The Baltic island of Gotland is particularly worthy of mention, given the economic importance of Visby and the Viking-Age harbours of Paviken and Fröjel, as well as the island's richly furnished graves. A large number of combs are known from the island (Lundström 1974; Carlsson 2002b). Types identifiable include 5, 6, 9, 13 and 14a, while two one-piece combs made entirely of bronze are also of note. Callmer (1998, 477) has pointed out some particularities of the development of comb use in Gotland. He suggests that the comb types recovered from contexts dating to the 6th and 7th centuries are largely indistinguishable from those in contemporaneous use in mainland Scandinavia. In the 8th century, however, 'western imports' (or imitations thereof) start to appear, as well as combs with their closest parallels in Frisia. This, together with the occurrence of other artefacts of putative Frisian origin, leads Callmer to suggest that Gotland was a centre of Frisian merchants and craftworkers, perhaps even slaves of Gotlandic magnates.
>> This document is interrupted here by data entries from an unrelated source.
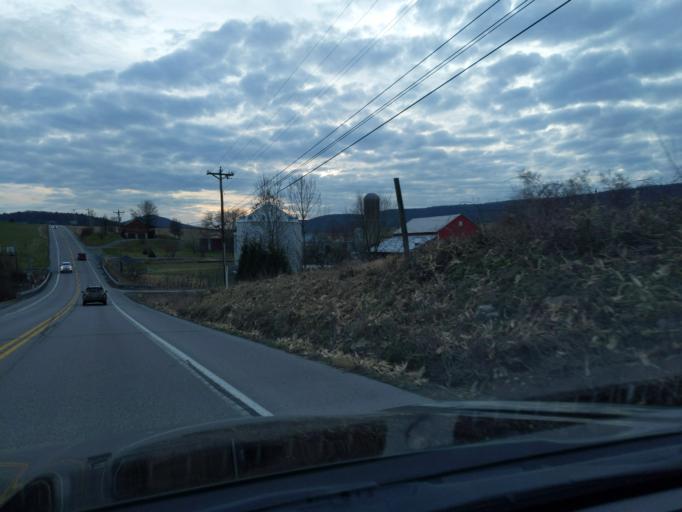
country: US
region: Pennsylvania
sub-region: Blair County
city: Williamsburg
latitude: 40.5267
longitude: -78.1990
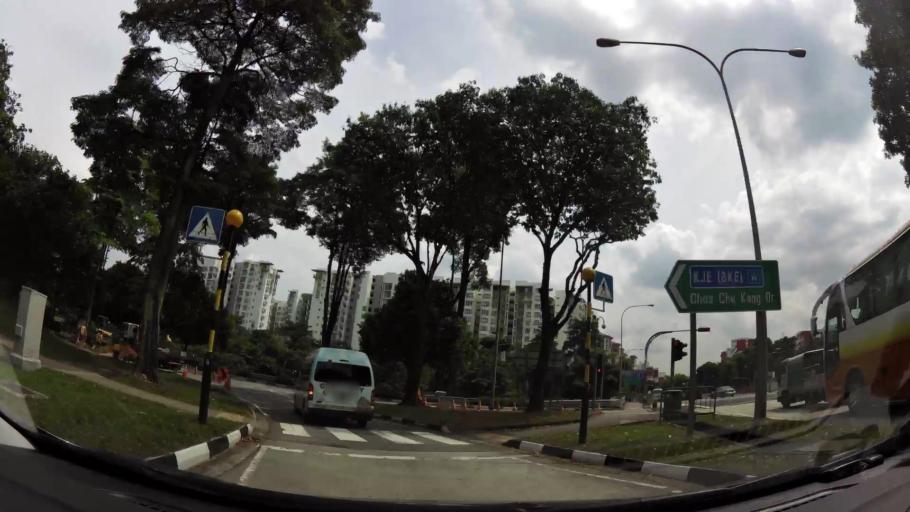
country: MY
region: Johor
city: Johor Bahru
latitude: 1.3874
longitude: 103.7414
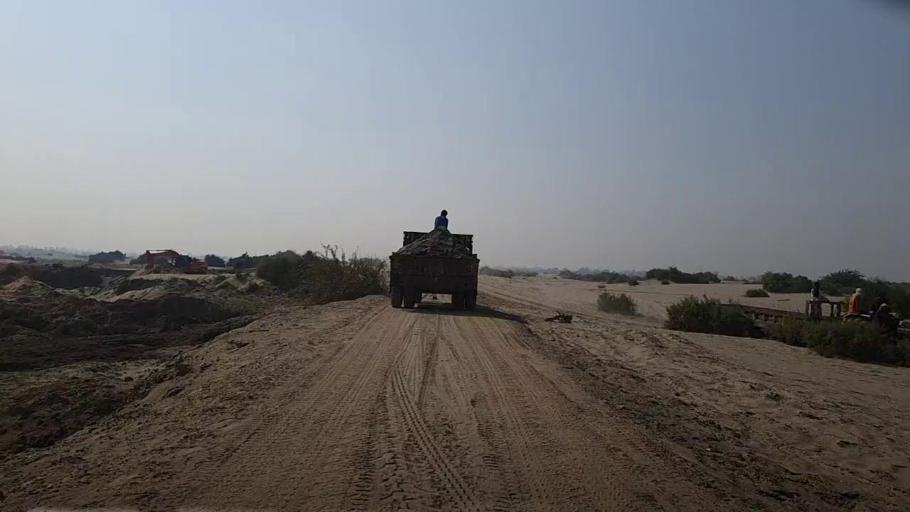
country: PK
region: Sindh
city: Bozdar
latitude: 27.2220
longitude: 68.5849
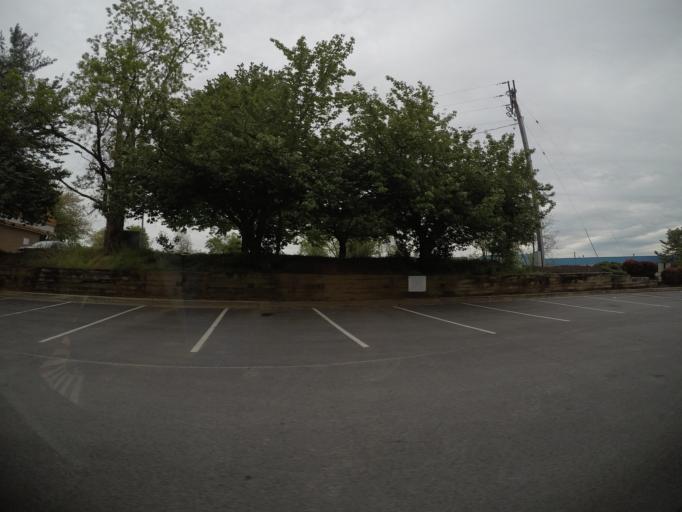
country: US
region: Maryland
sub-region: Howard County
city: Savage
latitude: 39.1763
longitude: -76.8368
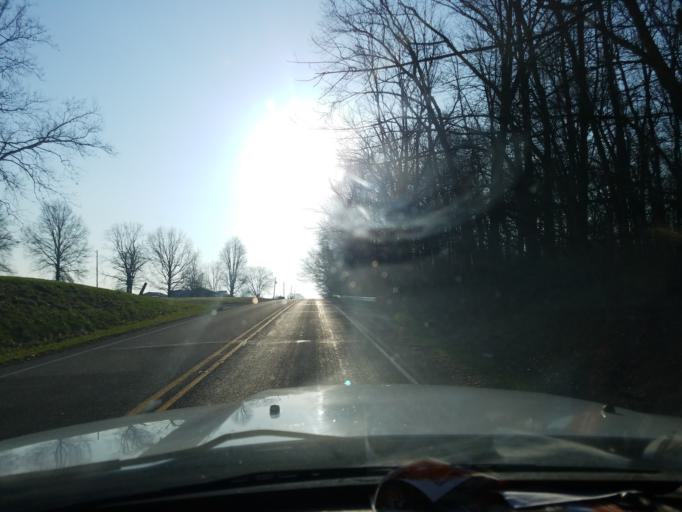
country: US
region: Indiana
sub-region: Clay County
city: Middlebury
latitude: 39.3880
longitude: -87.1653
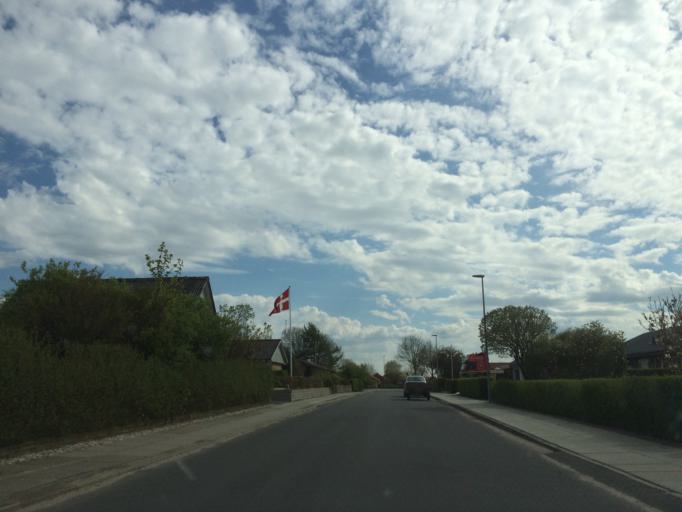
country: DK
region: Central Jutland
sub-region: Viborg Kommune
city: Bjerringbro
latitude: 56.2658
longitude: 9.7299
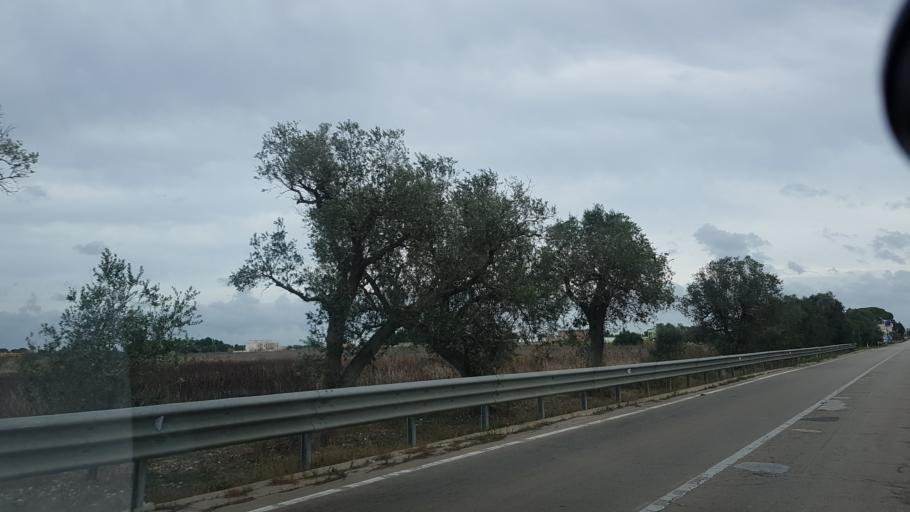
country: IT
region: Apulia
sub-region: Provincia di Lecce
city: Guagnano
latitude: 40.3996
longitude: 17.9351
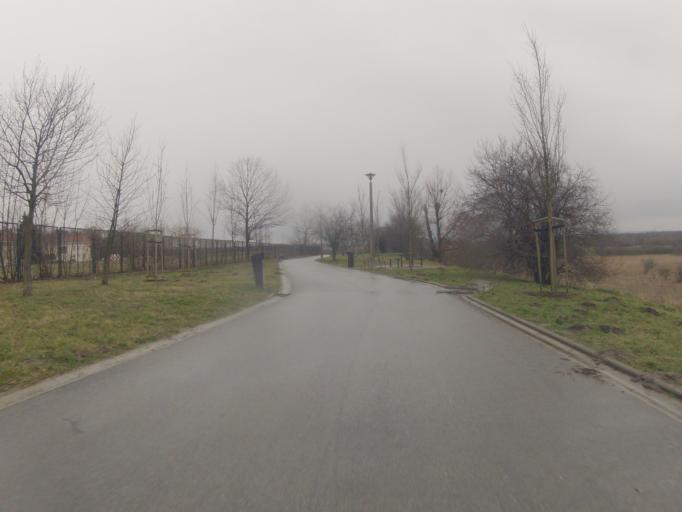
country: PL
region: Lesser Poland Voivodeship
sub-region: Powiat wielicki
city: Kokotow
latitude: 50.0658
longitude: 20.0427
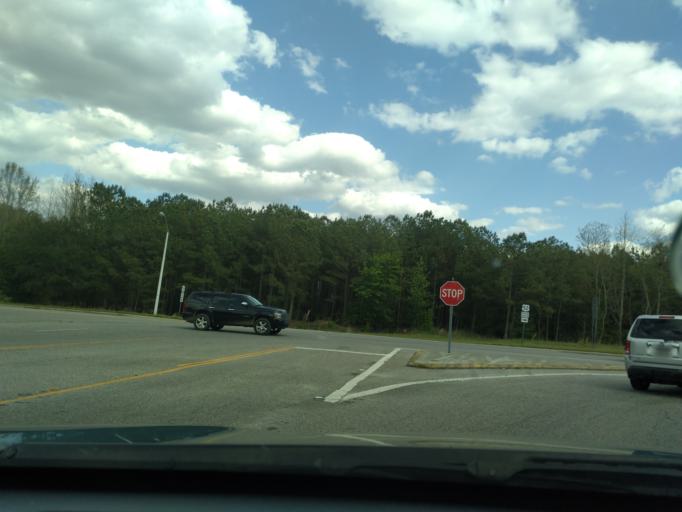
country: US
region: South Carolina
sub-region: Florence County
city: Florence
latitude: 34.1572
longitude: -79.7581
Irrespective of whether one chooses to follow this interpretation, there is no doubt that the combs from Gotland represent a phenomenon distinct in many ways from that seen in neighbouring Sweden and Finland, and Scandinavia more generally. Nonetheless, some types are familiar; there are good examples of Type 5 both at the harbour of Fröjel (where activity is recorded between the late 6th and late 12th centuries) and in inhumation graves, while examples of Type 6, 9, and 13 are well known from later contexts. However, such examples often differ in the detail of form and ornament from their counterparts elsewhere in Scandinavia and beyond, and a thorough synthesis of existing and recently excavated material would be instructive.